Selected passage →
With ample renewable energy assets powering its portfolio, the utility, in some investors' estimations, is on shaky ground as President Trump's budget bill phases out tax credits for solar and wind energy established in the 2022 Inflation Reduction Act.

What investors may be missing is that the company also operates ample natural gas and nuclear assets -- energy sources favored in the recently passed legislation. In 2024, natural gas and nuclear represented 69% and 10%, respectively, of Florida Power and Light's (FPL) net generating capacity. As one of the largest U.S. utilities, FPL was NextEra Energy's most profitable business in 2024, providing $2.21 in earnings per share (EPS) of the company's overall EPS of $3.37.

It's also important to acknowledge the company's track record of success over the past decade, growing shareholder value at a pace that exceeds both the S&P 500 and the Dow Jones Utility Average.

NEE Total Return Level Chart

NEE Total Return Level data by YCharts.

Trading at 11.9 times operating cash flow, NextEra Energy stock is priced at a discount to its five-year average cash flow multiple of 14.8, making it a great opportunity today.

It's different this time for United Airlines

Lee Samaha (United Airlines): Airlines have been much-maligned investments over the years, and that's one of the reasons they trade on such low earnings multiples (United Airlines trades on just over eight times its estimated 2025 earnings).

The other reason is that investors are concerned about the traditional cyclical nature of the business and the level of debt that airlines incurred when travel restrictions were imposed on the public.

Task goal → Rewrite the NextEra Energy passage between "What investors may" and "data by YCharts.", inclusive, substituting "gas" for each occurrence of "natural gas".

Given information →
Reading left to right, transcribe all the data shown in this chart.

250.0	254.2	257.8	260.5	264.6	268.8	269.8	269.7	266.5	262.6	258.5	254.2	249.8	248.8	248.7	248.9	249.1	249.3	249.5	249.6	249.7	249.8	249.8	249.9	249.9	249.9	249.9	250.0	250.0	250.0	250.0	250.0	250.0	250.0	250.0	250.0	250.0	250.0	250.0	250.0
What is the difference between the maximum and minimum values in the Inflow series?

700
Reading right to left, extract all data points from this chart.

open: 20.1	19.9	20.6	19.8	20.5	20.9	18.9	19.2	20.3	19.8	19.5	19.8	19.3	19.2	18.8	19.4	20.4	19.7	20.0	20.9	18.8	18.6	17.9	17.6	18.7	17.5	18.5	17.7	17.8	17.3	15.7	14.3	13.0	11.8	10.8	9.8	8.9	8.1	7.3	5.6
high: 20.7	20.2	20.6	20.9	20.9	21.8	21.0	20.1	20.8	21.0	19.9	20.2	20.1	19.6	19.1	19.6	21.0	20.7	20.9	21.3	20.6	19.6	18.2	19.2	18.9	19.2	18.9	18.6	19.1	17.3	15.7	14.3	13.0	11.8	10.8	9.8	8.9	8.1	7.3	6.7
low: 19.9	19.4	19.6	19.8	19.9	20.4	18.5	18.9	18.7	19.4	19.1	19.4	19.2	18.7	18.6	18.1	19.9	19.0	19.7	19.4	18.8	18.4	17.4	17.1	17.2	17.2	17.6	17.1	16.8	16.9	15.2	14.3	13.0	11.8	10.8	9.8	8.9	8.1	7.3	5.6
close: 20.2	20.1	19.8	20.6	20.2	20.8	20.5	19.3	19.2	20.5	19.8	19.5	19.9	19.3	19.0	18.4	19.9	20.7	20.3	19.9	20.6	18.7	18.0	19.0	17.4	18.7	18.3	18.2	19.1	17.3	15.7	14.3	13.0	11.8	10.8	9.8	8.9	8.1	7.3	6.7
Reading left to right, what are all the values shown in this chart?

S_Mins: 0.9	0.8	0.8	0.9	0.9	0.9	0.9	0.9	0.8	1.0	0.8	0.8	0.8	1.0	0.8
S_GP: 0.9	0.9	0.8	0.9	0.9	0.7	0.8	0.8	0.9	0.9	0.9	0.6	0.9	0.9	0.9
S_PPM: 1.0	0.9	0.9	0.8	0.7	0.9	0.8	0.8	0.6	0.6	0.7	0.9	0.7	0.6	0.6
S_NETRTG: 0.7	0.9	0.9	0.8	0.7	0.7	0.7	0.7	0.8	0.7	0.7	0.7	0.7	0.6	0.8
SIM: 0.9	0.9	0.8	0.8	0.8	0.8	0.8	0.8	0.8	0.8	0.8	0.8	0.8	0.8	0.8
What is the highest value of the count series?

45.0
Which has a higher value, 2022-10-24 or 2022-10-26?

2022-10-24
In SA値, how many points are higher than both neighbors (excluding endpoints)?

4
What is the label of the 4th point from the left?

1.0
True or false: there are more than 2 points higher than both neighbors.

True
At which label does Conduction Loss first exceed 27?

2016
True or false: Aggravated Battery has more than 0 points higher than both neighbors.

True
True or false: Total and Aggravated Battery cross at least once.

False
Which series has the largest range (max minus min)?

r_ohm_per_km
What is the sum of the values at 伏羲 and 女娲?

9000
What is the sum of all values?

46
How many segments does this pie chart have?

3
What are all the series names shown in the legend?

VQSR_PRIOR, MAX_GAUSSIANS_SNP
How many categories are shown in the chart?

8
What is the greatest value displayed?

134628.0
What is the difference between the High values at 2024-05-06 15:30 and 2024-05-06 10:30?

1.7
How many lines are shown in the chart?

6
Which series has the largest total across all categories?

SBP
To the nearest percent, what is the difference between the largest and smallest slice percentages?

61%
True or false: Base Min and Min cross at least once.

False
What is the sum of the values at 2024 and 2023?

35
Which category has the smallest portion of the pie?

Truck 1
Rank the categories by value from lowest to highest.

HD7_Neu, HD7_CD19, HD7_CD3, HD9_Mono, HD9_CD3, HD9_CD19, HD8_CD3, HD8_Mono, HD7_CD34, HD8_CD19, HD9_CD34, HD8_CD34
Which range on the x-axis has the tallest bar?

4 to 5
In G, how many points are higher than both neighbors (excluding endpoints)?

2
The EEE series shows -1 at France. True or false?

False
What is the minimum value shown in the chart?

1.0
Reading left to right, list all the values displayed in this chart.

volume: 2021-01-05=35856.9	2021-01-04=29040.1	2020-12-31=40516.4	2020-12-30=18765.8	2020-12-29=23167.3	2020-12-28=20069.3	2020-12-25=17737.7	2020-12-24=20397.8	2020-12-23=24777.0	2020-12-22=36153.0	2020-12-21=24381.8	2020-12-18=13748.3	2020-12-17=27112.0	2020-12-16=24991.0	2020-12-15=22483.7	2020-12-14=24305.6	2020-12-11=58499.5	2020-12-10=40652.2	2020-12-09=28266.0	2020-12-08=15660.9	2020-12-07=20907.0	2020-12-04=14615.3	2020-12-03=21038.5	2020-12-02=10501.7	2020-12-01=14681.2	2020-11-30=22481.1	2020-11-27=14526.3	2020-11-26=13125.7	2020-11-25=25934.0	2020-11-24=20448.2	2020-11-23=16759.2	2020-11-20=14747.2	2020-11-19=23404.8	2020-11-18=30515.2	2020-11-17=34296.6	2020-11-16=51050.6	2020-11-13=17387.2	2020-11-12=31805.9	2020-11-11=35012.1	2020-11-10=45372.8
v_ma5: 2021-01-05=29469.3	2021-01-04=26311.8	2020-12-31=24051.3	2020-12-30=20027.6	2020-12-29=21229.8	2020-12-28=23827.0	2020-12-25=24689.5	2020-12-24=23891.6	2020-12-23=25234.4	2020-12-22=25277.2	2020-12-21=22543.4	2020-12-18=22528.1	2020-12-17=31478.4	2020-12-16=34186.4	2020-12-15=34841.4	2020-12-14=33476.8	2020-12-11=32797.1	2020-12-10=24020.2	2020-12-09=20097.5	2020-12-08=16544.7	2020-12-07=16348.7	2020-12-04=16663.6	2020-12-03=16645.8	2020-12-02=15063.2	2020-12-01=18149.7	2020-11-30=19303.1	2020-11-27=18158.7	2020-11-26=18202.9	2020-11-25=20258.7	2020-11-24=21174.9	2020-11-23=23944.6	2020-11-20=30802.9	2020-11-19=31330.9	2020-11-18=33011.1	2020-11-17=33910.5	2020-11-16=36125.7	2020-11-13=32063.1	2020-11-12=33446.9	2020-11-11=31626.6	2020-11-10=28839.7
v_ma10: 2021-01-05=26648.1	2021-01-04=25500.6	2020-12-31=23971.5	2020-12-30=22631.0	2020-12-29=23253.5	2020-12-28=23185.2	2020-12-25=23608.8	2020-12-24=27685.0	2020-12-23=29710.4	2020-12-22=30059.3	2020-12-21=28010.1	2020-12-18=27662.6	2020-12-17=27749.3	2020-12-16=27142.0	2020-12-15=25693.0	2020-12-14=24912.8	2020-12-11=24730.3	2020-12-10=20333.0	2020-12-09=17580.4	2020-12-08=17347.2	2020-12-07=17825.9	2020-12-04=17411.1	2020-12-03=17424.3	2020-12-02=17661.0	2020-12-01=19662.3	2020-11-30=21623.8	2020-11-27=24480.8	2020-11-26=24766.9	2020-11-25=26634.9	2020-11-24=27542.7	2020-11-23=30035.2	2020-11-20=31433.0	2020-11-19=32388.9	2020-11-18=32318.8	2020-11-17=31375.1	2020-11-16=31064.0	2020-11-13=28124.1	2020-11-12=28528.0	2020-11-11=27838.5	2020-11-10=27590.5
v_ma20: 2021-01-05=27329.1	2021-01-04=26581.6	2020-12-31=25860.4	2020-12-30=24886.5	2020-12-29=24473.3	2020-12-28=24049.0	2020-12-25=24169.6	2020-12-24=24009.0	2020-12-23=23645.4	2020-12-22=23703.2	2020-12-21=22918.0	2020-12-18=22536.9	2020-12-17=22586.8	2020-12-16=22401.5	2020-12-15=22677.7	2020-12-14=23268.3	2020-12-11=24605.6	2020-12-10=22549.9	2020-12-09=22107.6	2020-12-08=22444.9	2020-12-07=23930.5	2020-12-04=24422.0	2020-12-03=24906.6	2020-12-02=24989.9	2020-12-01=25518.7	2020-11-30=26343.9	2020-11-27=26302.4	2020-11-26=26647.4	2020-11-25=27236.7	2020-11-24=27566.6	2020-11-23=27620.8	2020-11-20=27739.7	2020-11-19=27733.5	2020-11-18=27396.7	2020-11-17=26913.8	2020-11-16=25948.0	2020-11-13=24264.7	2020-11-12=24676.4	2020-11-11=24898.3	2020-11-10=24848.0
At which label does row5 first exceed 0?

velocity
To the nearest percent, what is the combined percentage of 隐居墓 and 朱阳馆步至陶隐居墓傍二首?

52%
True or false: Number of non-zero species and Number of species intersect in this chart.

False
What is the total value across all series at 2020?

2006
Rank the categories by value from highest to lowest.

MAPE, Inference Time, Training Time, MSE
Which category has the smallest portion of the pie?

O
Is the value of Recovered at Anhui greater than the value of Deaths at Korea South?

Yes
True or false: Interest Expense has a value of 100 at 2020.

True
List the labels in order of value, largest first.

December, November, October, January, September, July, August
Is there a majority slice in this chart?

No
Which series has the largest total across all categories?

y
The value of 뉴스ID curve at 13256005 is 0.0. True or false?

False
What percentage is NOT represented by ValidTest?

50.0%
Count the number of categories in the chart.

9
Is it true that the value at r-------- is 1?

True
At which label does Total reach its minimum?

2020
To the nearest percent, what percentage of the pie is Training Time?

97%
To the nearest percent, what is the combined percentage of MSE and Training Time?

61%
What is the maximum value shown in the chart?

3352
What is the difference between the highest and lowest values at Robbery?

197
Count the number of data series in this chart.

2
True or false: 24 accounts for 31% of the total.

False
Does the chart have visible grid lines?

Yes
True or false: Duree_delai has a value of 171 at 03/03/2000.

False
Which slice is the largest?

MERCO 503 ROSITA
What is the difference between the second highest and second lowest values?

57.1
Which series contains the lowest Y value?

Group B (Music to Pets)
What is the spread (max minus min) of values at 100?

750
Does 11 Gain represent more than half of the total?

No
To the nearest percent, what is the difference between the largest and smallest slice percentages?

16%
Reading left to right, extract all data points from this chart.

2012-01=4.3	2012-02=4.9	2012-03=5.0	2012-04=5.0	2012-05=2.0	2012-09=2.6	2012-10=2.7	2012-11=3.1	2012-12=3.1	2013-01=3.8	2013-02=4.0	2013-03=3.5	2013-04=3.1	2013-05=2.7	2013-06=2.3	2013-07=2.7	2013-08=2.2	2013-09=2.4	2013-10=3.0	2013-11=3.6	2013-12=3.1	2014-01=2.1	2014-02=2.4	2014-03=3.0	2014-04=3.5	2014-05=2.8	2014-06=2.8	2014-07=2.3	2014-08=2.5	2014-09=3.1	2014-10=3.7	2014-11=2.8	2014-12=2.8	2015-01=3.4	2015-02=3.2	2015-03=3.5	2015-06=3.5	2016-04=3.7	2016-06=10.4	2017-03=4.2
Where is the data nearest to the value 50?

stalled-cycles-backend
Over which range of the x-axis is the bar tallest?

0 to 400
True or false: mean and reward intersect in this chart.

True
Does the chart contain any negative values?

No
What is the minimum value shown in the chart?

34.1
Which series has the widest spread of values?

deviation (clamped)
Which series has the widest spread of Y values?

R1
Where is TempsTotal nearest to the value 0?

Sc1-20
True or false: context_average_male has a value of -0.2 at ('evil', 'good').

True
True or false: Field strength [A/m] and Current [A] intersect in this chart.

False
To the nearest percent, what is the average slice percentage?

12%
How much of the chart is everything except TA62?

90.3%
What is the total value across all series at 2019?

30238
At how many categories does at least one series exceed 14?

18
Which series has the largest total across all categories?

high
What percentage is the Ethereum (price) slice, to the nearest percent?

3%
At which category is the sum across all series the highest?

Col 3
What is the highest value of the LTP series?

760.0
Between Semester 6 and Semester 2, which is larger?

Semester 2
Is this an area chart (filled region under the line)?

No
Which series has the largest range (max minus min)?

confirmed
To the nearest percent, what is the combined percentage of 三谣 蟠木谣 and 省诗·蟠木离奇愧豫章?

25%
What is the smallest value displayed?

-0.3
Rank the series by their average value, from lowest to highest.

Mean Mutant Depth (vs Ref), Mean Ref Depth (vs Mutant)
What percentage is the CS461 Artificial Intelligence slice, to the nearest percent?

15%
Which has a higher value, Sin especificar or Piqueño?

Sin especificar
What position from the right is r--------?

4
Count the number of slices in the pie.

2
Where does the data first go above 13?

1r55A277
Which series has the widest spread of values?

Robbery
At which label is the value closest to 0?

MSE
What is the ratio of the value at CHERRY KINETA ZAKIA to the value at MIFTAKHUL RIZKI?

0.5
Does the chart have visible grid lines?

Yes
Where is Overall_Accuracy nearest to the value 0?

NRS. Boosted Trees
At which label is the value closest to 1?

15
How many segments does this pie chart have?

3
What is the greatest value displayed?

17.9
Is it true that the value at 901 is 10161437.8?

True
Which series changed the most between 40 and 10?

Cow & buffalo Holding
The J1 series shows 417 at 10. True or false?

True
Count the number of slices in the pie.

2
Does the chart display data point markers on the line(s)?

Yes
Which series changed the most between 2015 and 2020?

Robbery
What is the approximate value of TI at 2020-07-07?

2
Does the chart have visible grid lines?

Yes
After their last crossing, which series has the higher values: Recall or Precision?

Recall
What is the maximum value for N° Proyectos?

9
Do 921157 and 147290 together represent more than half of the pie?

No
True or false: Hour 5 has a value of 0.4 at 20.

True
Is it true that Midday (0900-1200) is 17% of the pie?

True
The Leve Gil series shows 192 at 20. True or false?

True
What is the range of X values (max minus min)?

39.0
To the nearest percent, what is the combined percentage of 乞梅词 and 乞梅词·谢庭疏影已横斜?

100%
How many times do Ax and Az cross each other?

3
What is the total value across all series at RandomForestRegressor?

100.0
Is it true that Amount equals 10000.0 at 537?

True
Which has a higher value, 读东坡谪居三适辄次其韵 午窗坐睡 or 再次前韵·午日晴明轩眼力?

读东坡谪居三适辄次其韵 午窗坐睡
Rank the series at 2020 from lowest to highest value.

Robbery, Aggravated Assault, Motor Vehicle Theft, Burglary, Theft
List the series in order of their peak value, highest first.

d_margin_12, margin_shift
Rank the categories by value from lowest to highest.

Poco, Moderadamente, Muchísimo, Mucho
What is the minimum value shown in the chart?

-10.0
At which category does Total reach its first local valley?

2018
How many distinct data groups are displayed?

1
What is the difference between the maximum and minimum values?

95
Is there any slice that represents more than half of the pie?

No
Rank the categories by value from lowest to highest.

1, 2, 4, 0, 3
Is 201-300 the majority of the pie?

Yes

Solved exercise →
What investors may be missing is that the company also operates ample gas and nuclear assets -- energy sources favored in the recently passed legislation. In 2024, gas and nuclear represented 69% and 10%, respectively, of Florida Power and Light's (FPL) net generating capacity. As one of the largest U.S. utilities, FPL was NextEra Energy's most profitable business in 2024, providing $2.21 in earnings per share (EPS) of the company's overall EPS of $3.37.

It's also important to acknowledge the company's track record of success over the past decade, growing shareholder value at a pace that exceeds both the S&P 500 and the Dow Jones Utility Average.

NEE Total Return Level Chart

NEE Total Return Level data by YCharts.